▶ **Task statement**: Reproduce each of the rows below verbatim, omitting the pictures.

>>

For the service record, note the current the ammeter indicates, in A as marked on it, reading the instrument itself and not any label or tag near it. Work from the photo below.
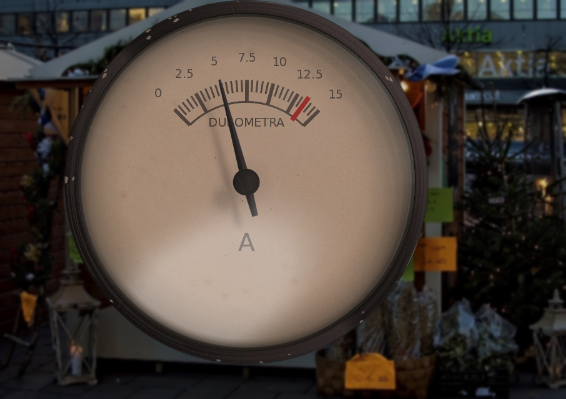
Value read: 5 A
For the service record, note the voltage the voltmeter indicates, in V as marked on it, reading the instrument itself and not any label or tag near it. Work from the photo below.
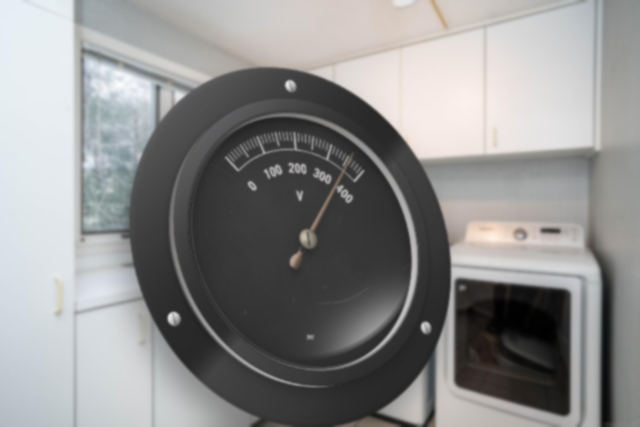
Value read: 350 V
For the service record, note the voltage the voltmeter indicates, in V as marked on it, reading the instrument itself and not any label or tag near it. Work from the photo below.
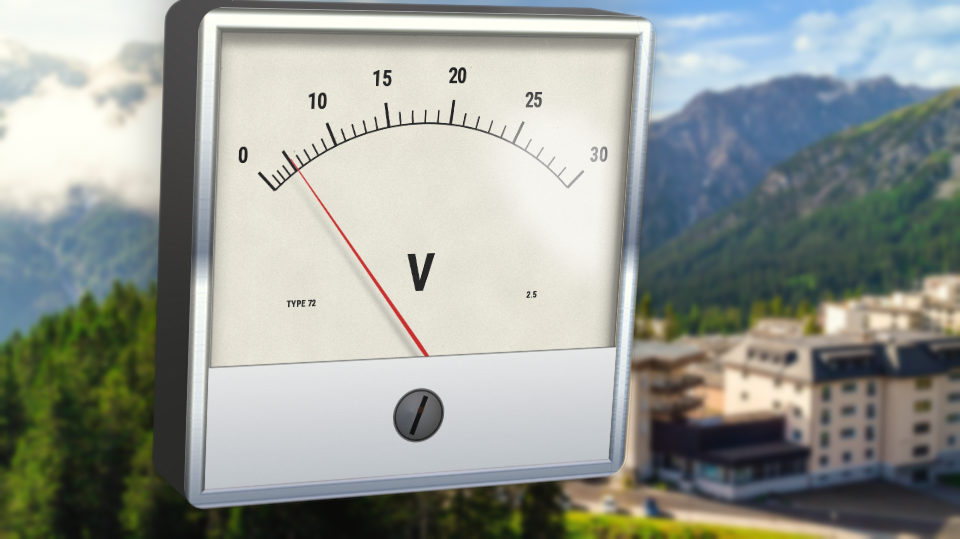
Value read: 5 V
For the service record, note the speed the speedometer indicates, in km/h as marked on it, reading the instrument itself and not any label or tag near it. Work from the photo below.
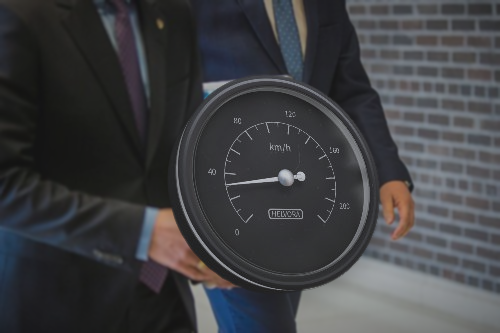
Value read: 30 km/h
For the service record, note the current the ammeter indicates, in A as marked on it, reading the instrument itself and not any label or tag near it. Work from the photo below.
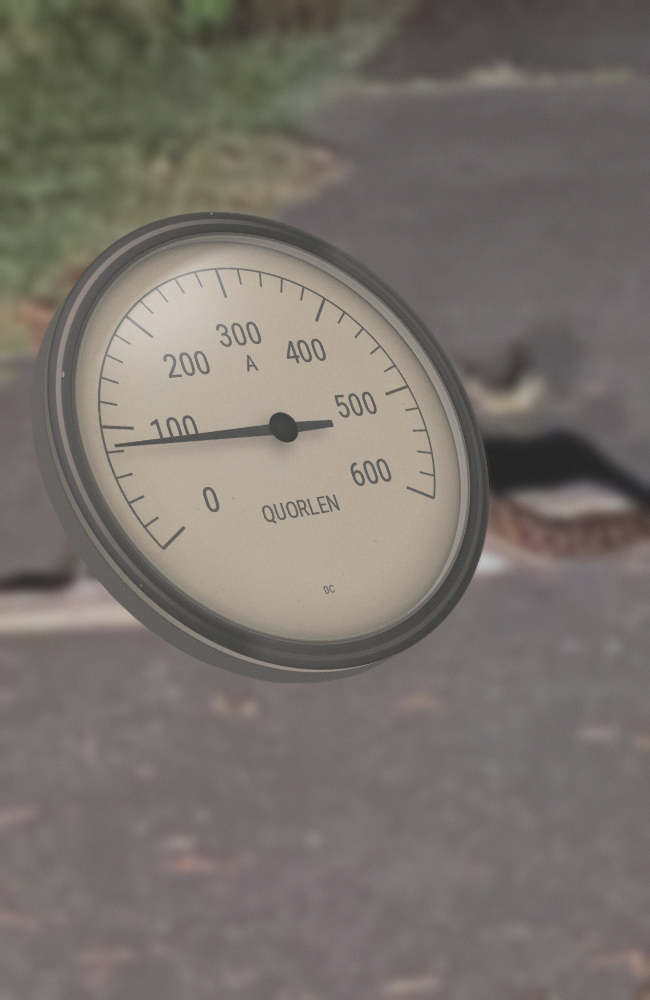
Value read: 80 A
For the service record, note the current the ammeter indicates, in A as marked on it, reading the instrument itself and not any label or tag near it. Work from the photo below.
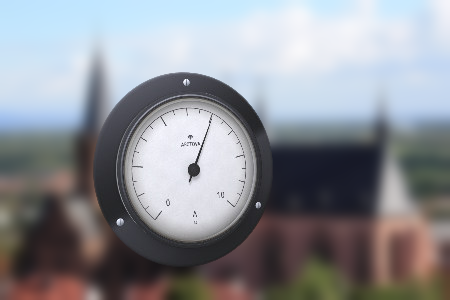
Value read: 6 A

<<

▶ **Result**:
For the service record, note the current the ammeter indicates, in A as marked on it, reading the instrument itself and not any label or tag near it. Work from the photo below.
Value read: 5 A
For the service record, note the voltage the voltmeter indicates, in V as marked on it, reading the instrument itself and not any label or tag near it. Work from the photo below.
Value read: 350 V
For the service record, note the voltage the voltmeter indicates, in V as marked on it, reading the instrument itself and not any label or tag near it. Work from the photo below.
Value read: 5 V
For the service record, note the speed the speedometer indicates, in km/h as marked on it, reading the instrument itself and not any label or tag near it. Work from the photo below.
Value read: 30 km/h
For the service record, note the current the ammeter indicates, in A as marked on it, reading the instrument itself and not any label or tag near it. Work from the photo below.
Value read: 80 A
For the service record, note the current the ammeter indicates, in A as marked on it, reading the instrument itself and not any label or tag near it. Work from the photo below.
Value read: 6 A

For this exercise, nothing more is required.